Entries taken from a collection:
......

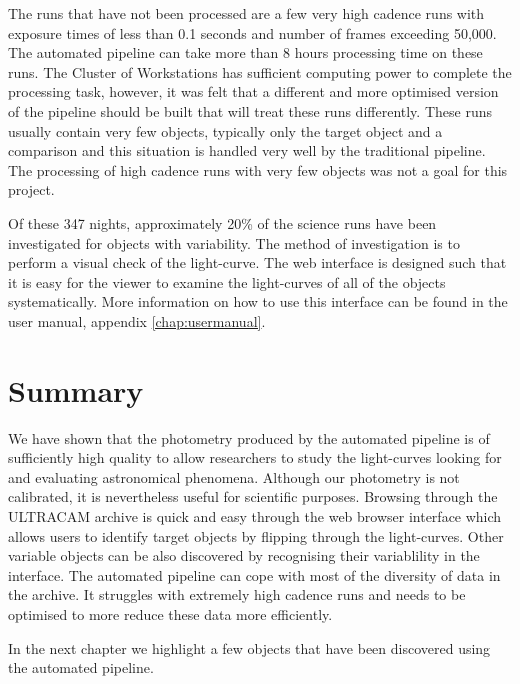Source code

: The runs that have not been processed are a few very high cadence runs with exposure times of less than 0.1 seconds and number of frames exceeding 50,000. The automated pipeline can take more than 8 hours processing time on these runs. The Cluster of Workstations has sufficient computing power to complete the processing task, however, it was felt that a different  and more optimised version of the pipeline should be built that will treat these runs differently. These runs usually contain very few objects, typically only the target object and a comparison and this situation is handled very well by the traditional pipeline. The processing of high cadence runs with very few objects was not a goal for this project. 

Of these 347 nights, approximately 20\% of the science runs have been investigated for objects with variability. The method of investigation is to perform a visual check of the light-curve. The web interface is designed such that it is easy for the viewer to examine the light-curves of all of the objects systematically. More information on how to use this interface can be found in the user manual, appendix \ref{chap:usermanual}. 

\section{Summary}
We have shown that the photometry produced by the automated pipeline is of sufficiently high quality to allow researchers to study the light-curves looking for and evaluating astronomical phenomena. Although our photometry is not calibrated, it is nevertheless useful for scientific purposes. Browsing through the ULTRACAM archive is quick and easy through the web browser interface which allows users to identify target objects by flipping through the light-curves. Other variable objects can be also discovered by recognising their variablility in the interface. The automated pipeline can cope with most of the diversity of data in the archive. It struggles with extremely high cadence runs and needs to be optimised to more reduce these data more efficiently.

In the next chapter we highlight a few objects that have been discovered using the automated pipeline. 
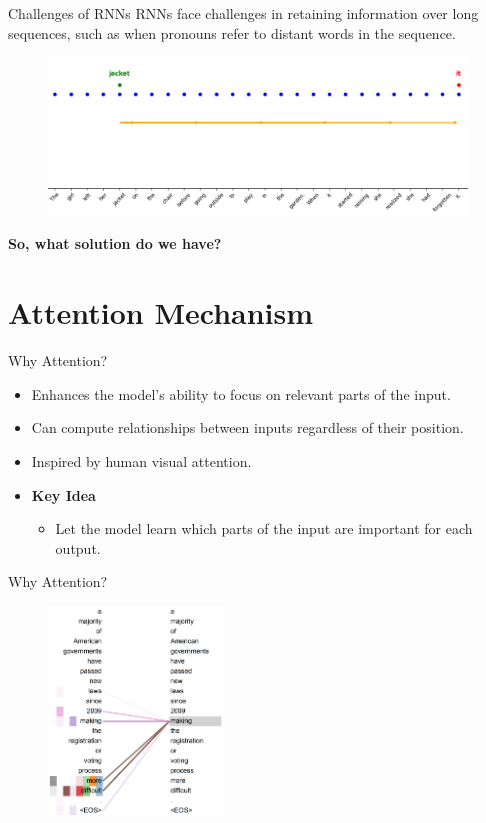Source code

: \documentclass[serif, aspectratio=169]{beamer}
\begin{document}
\begin{frame}{Challenges of RNNs}
		RNNs face challenges in retaining information over long sequences, such as when pronouns refer to distant words in the sequence.
		\begin{figure}
			\centering
			\includegraphics[width=0.99\textwidth]{pic/RNN-challenges.png}
			\label{fig:RNN-challenges}
		\end{figure}
		\textbf{So, what solution do we have?}
\end{frame}

\section{Attention Mechanism}

\begin{frame}{Why Attention?}
	\begin{itemize}
		\item Enhances the model's ability to focus on relevant parts of the input.
		\item Can compute relationships between inputs regardless of their position.
		\item Inspired by human visual attention.
		\item \textbf{Key Idea}
		\begin{itemize}
			\item Let the model learn which parts of the input are important for each output.
		\end{itemize}
	\end{itemize}
\end{frame}

\begin{frame}{Why Attention?}
    \begin{figure}
        \centering
        \includegraphics[width=0.415\textwidth]{pic/Attention-1.png}
        \label{fig:Attention-1}
    \end{figure}
\end{frame}
\end{document}
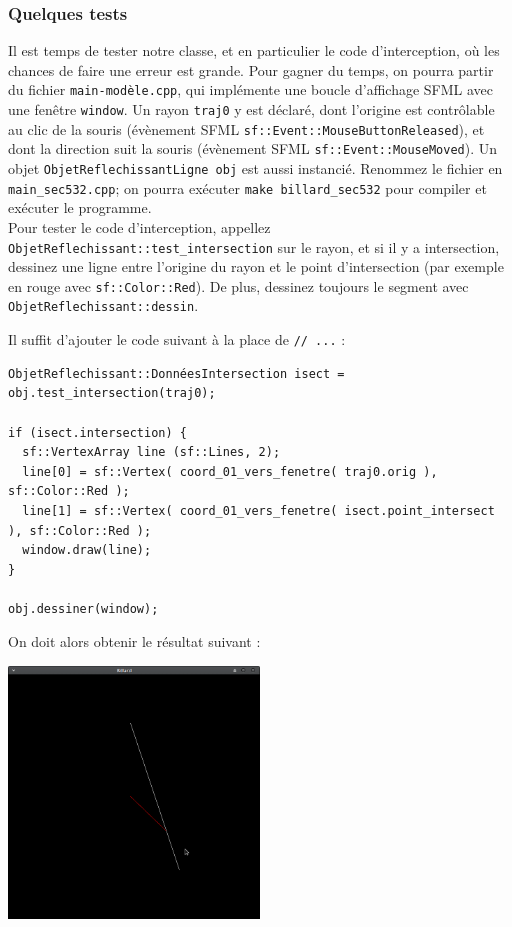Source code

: \documentclass{book}
\newcommand{\inline}[1]{\texttt{#1}}
\def\filename{\texttt}
\begin{document}
\subsubsection{Quelques tests}

Il est temps de tester notre classe, et en particulier le code d'interception, où les chances de faire une erreur est grande. Pour gagner du temps, on pourra partir du fichier \filename{main-modèle.cpp}, qui implémente une boucle d'affichage SFML avec une fenêtre \inline{window}. Un rayon \inline{traj0} y est déclaré, dont l'origine est contrôlable au clic de la souris (évènement SFML \inline{sf::Event::MouseButtonReleased}), et dont la direction suit la souris (évènement SFML \inline{sf::Event::MouseMoved}). Un objet \inline{ObjetReflechissantLigne obj} est aussi instancié. Renommez le fichier en \filename{main\_sec532.cpp}; on pourra exécuter \texttt{make billard\_sec532} pour compiler et exécuter le programme.\\

Pour tester le code d'interception, appellez \inline{ObjetReflechissant::test_intersection} sur le rayon, et si il y a intersection, dessinez une ligne entre l'origine du rayon et le point d'intersection (par exemple en rouge avec \inline{sf::Color::Red}). De plus, dessinez toujours le segment avec \inline{ObjetReflechissant::dessin}.

\begin{correction}
Il suffit d'ajouter le code suivant à la place de \inline{// ...} :
\begin{verbatim}
ObjetReflechissant::DonnéesIntersection isect = obj.test_intersection(traj0);

if (isect.intersection) {
  sf::VertexArray line (sf::Lines, 2);
  line[0] = sf::Vertex( coord_01_vers_fenetre( traj0.orig ), sf::Color::Red );
  line[1] = sf::Vertex( coord_01_vers_fenetre( isect.point_intersect ), sf::Color::Red );
  window.draw(line);
}

obj.dessiner(window);
\end{verbatim}
\end{correction}

On doit alors obtenir le résultat suivant :
\begin{center}
\includegraphics[width=0.5\textwidth]{TD5/test-intersection.png}
\end{center}
\end{document}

......

Directions for this task:
The records, exactly as written but without images, should be returned.

Result of this exercise:
Source code

: The runs that have not been processed are a few very high cadence runs with exposure times of less than 0.1 seconds and number of frames exceeding 50,000. The automated pipeline can take more than 8 hours processing time on these runs. The Cluster of Workstations has sufficient computing power to complete the processing task, however, it was felt that a different  and more optimised version of the pipeline should be built that will treat these runs differently. These runs usually contain very few objects, typically only the target object and a comparison and this situation is handled very well by the traditional pipeline. The processing of high cadence runs with very few objects was not a goal for this project. 

Of these 347 nights, approximately 20\% of the science runs have been investigated for objects with variability. The method of investigation is to perform a visual check of the light-curve. The web interface is designed such that it is easy for the viewer to examine the light-curves of all of the objects systematically. More information on how to use this interface can be found in the user manual, appendix \ref{chap:usermanual}. 

\section{Summary}
We have shown that the photometry produced by the automated pipeline is of sufficiently high quality to allow researchers to study the light-curves looking for and evaluating astronomical phenomena. Although our photometry is not calibrated, it is nevertheless useful for scientific purposes. Browsing through the ULTRACAM archive is quick and easy through the web browser interface which allows users to identify target objects by flipping through the light-curves. Other variable objects can be also discovered by recognising their variablility in the interface. The automated pipeline can cope with most of the diversity of data in the archive. It struggles with extremely high cadence runs and needs to be optimised to more reduce these data more efficiently.

In the next chapter we highlight a few objects that have been discovered using the automated pipeline. 
Source code

: \documentclass[serif, aspectratio=169]{beamer}
\begin{document}
\begin{frame}{Challenges of RNNs}
		RNNs face challenges in retaining information over long sequences, such as when pronouns refer to distant words in the sequence.
		\begin{figure}
			\centering
			\includegraphics[width=0.99\textwidth]{pic/RNN-challenges.png}
			\label{fig:RNN-challenges}
		\end{figure}
		\textbf{So, what solution do we have?}
\end{frame}

\section{Attention Mechanism}

\begin{frame}{Why Attention?}
	\begin{itemize}
		\item Enhances the model's ability to focus on relevant parts of the input.
		\item Can compute relationships between inputs regardless of their position.
		\item Inspired by human visual attention.
		\item \textbf{Key Idea}
		\begin{itemize}
			\item Let the model learn which parts of the input are important for each output.
		\end{itemize}
	\end{itemize}
\end{frame}

\begin{frame}{Why Attention?}
    \begin{figure}
        \centering
        \includegraphics[width=0.415\textwidth]{pic/Attention-1.png}
        \label{fig:Attention-1}
    \end{figure}
\end{frame}
\end{document}
Source code

: \documentclass{book}
\newcommand{\inline}[1]{\texttt{#1}}
\def\filename{\texttt}
\begin{document}
\subsubsection{Quelques tests}

Il est temps de tester notre classe, et en particulier le code d'interception, où les chances de faire une erreur est grande. Pour gagner du temps, on pourra partir du fichier \filename{main-modèle.cpp}, qui implémente une boucle d'affichage SFML avec une fenêtre \inline{window}. Un rayon \inline{traj0} y est déclaré, dont l'origine est contrôlable au clic de la souris (évènement SFML \inline{sf::Event::MouseButtonReleased}), et dont la direction suit la souris (évènement SFML \inline{sf::Event::MouseMoved}). Un objet \inline{ObjetReflechissantLigne obj} est aussi instancié. Renommez le fichier en \filename{main\_sec532.cpp}; on pourra exécuter \texttt{make billard\_sec532} pour compiler et exécuter le programme.\\

Pour tester le code d'interception, appellez \inline{ObjetReflechissant::test_intersection} sur le rayon, et si il y a intersection, dessinez une ligne entre l'origine du rayon et le point d'intersection (par exemple en rouge avec \inline{sf::Color::Red}). De plus, dessinez toujours le segment avec \inline{ObjetReflechissant::dessin}.

\begin{correction}
Il suffit d'ajouter le code suivant à la place de \inline{// ...} :
\begin{verbatim}
ObjetReflechissant::DonnéesIntersection isect = obj.test_intersection(traj0);

if (isect.intersection) {
  sf::VertexArray line (sf::Lines, 2);
  line[0] = sf::Vertex( coord_01_vers_fenetre( traj0.orig ), sf::Color::Red );
  line[1] = sf::Vertex( coord_01_vers_fenetre( isect.point_intersect ), sf::Color::Red );
  window.draw(line);
}

obj.dessiner(window);
\end{verbatim}
\end{correction}

On doit alors obtenir le résultat suivant :
\begin{center}
\includegraphics[width=0.5\textwidth]{TD5/test-intersection.png}
\end{center}
\end{document}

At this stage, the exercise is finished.